§ **AIM OF THE EXERCISE**
Count the lines in the entries below that contain the word "wearing", with case counting, and give only the number.

──────── GIVEN INFORMATION ────────

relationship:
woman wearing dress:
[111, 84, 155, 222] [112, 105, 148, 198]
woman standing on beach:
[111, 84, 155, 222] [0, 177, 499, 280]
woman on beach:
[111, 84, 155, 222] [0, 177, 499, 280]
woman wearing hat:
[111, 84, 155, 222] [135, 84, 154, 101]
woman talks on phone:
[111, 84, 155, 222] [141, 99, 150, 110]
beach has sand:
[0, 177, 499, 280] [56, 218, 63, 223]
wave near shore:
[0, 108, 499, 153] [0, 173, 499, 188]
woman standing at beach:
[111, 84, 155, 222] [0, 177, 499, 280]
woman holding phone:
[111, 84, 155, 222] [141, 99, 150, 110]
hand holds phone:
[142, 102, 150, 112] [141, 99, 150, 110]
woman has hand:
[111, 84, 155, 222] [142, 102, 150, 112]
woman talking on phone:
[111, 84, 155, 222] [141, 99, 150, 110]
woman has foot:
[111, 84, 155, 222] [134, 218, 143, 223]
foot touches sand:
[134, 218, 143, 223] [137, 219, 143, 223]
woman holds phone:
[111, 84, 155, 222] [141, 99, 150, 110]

────────
──────── GIVEN INFORMATION ────────

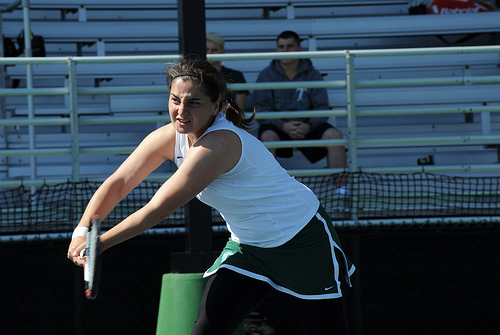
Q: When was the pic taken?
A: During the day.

────────

§ **WORKED SOLUTION**
2